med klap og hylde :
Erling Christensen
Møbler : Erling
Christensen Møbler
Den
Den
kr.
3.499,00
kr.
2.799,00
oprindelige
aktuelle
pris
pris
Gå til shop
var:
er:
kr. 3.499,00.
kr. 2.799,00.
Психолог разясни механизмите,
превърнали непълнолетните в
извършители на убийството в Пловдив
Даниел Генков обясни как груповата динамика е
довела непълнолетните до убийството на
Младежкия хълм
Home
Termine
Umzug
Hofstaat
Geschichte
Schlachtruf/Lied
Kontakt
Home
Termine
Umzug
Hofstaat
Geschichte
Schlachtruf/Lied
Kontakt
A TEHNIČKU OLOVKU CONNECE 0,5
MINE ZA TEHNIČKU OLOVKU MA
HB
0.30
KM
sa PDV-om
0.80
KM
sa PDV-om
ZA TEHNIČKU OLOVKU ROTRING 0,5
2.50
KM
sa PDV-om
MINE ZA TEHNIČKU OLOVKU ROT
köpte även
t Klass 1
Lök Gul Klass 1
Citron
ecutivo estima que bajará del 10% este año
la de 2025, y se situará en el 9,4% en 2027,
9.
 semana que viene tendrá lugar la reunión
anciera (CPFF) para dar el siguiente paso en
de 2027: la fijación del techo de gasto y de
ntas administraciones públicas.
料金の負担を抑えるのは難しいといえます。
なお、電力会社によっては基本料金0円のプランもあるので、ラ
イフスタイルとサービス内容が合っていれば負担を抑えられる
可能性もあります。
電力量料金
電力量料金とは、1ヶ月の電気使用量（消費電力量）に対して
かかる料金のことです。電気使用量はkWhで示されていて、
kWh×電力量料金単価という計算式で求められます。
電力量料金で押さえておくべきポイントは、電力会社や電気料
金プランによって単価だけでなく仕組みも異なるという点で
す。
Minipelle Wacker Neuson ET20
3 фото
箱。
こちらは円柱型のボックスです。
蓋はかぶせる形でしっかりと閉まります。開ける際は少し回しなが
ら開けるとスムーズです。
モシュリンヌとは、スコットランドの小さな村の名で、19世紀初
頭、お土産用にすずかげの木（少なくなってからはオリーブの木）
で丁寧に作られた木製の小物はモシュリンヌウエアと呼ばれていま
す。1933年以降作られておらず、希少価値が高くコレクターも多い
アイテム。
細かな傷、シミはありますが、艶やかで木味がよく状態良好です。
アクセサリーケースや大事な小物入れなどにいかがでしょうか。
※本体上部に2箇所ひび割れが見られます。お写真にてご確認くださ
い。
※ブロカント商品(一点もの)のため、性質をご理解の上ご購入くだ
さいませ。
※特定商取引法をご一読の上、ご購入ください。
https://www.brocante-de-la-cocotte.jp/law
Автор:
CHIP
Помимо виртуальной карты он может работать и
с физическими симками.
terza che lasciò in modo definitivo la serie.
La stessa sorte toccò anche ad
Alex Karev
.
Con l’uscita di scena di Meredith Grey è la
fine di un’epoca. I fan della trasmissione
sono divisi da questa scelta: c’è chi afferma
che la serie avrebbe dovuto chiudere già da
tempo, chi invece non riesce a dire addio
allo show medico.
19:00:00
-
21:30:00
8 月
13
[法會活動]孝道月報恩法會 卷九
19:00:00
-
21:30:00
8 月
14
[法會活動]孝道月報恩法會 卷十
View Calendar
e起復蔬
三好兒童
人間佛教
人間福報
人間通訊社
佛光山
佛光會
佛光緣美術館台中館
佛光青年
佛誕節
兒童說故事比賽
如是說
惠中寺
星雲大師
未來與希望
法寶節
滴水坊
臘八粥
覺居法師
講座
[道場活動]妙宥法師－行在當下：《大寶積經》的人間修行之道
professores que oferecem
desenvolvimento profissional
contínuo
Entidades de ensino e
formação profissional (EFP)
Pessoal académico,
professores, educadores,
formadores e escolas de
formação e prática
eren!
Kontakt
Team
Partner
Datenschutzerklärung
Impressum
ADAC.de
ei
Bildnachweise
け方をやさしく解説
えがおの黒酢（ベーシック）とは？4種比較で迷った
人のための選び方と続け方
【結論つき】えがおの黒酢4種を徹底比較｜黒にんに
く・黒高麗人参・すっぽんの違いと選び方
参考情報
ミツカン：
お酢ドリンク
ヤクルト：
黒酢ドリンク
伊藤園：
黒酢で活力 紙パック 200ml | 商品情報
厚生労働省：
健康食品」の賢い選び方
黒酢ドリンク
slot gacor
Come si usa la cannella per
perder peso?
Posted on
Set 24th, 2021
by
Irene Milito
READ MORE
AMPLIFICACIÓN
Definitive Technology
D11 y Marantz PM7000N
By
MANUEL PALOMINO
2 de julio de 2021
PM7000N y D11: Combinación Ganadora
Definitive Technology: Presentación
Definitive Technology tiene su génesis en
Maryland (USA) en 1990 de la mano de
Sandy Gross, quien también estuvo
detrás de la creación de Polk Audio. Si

━━━━━━━━━━━━━━━━

Work order
From the records above, extract everything verbatim.

Answer to the exercise
med klap og hylde :
Erling Christensen
Møbler : Erling
Christensen Møbler
Den
Den
kr.
3.499,00
kr.
2.799,00
oprindelige
aktuelle
pris
pris
Gå til shop
var:
er:
kr. 3.499,00.
kr. 2.799,00.
Психолог разясни механизмите,
превърнали непълнолетните в
извършители на убийството в Пловдив
Даниел Генков обясни как груповата динамика е
довела непълнолетните до убийството на
Младежкия хълм
Home
Termine
Umzug
Hofstaat
Geschichte
Schlachtruf/Lied
Kontakt
Home
Termine
Umzug
Hofstaat
Geschichte
Schlachtruf/Lied
Kontakt
A TEHNIČKU OLOVKU CONNECE 0,5
MINE ZA TEHNIČKU OLOVKU MA
HB
0.30
KM
sa PDV-om
0.80
KM
sa PDV-om
ZA TEHNIČKU OLOVKU ROTRING 0,5
2.50
KM
sa PDV-om
MINE ZA TEHNIČKU OLOVKU ROT
köpte även
t Klass 1
Lök Gul Klass 1
Citron
ecutivo estima que bajará del 10% este año
la de 2025, y se situará en el 9,4% en 2027,
9.
 semana que viene tendrá lugar la reunión
anciera (CPFF) para dar el siguiente paso en
de 2027: la fijación del techo de gasto y de
ntas administraciones públicas.
料金の負担を抑えるのは難しいといえます。
なお、電力会社によっては基本料金0円のプランもあるので、ラ
イフスタイルとサービス内容が合っていれば負担を抑えられる
可能性もあります。
電力量料金
電力量料金とは、1ヶ月の電気使用量（消費電力量）に対して
かかる料金のことです。電気使用量はkWhで示されていて、
kWh×電力量料金単価という計算式で求められます。
電力量料金で押さえておくべきポイントは、電力会社や電気料
金プランによって単価だけでなく仕組みも異なるという点で
す。
Minipelle Wacker Neuson ET20
3 фото
箱。
こちらは円柱型のボックスです。
蓋はかぶせる形でしっかりと閉まります。開ける際は少し回しなが
ら開けるとスムーズです。
モシュリンヌとは、スコットランドの小さな村の名で、19世紀初
頭、お土産用にすずかげの木（少なくなってからはオリーブの木）
で丁寧に作られた木製の小物はモシュリンヌウエアと呼ばれていま
す。1933年以降作られておらず、希少価値が高くコレクターも多い
アイテム。
細かな傷、シミはありますが、艶やかで木味がよく状態良好です。
アクセサリーケースや大事な小物入れなどにいかがでしょうか。
※本体上部に2箇所ひび割れが見られます。お写真にてご確認くださ
い。
※ブロカント商品(一点もの)のため、性質をご理解の上ご購入くだ
さいませ。
※特定商取引法をご一読の上、ご購入ください。
https://www.brocante-de-la-cocotte.jp/law
Автор:
CHIP
Помимо виртуальной карты он может работать и
с физическими симками.
terza che lasciò in modo definitivo la serie.
La stessa sorte toccò anche ad
Alex Karev
.
Con l’uscita di scena di Meredith Grey è la
fine di un’epoca. I fan della trasmissione
sono divisi da questa scelta: c’è chi afferma
che la serie avrebbe dovuto chiudere già da
tempo, chi invece non riesce a dire addio
allo show medico.
19:00:00
-
21:30:00
8 月
13
[法會活動]孝道月報恩法會 卷九
19:00:00
-
21:30:00
8 月
14
[法會活動]孝道月報恩法會 卷十
View Calendar
e起復蔬
三好兒童
人間佛教
人間福報
人間通訊社
佛光山
佛光會
佛光緣美術館台中館
佛光青年
佛誕節
兒童說故事比賽
如是說
惠中寺
星雲大師
未來與希望
法寶節
滴水坊
臘八粥
覺居法師
講座
[道場活動]妙宥法師－行在當下：《大寶積經》的人間修行之道
professores que oferecem
desenvolvimento profissional
contínuo
Entidades de ensino e
formação profissional (EFP)
Pessoal académico,
professores, educadores,
formadores e escolas de
formação e prática
eren!
Kontakt
Team
Partner
Datenschutzerklärung
Impressum
ADAC.de
ei
Bildnachweise
け方をやさしく解説
えがおの黒酢（ベーシック）とは？4種比較で迷った
人のための選び方と続け方
【結論つき】えがおの黒酢4種を徹底比較｜黒にんに
く・黒高麗人参・すっぽんの違いと選び方
参考情報
ミツカン：
お酢ドリンク
ヤクルト：
黒酢ドリンク
伊藤園：
黒酢で活力 紙パック 200ml | 商品情報
厚生労働省：
健康食品」の賢い選び方
黒酢ドリンク
slot gacor
Come si usa la cannella per
perder peso?
Posted on
Set 24th, 2021
by
Irene Milito
READ MORE
AMPLIFICACIÓN
Definitive Technology
D11 y Marantz PM7000N
By
MANUEL PALOMINO
2 de julio de 2021
PM7000N y D11: Combinación Ganadora
Definitive Technology: Presentación
Definitive Technology tiene su génesis en
Maryland (USA) en 1990 de la mano de
Sandy Gross, quien también estuvo
detrás de la creación de Polk Audio. Si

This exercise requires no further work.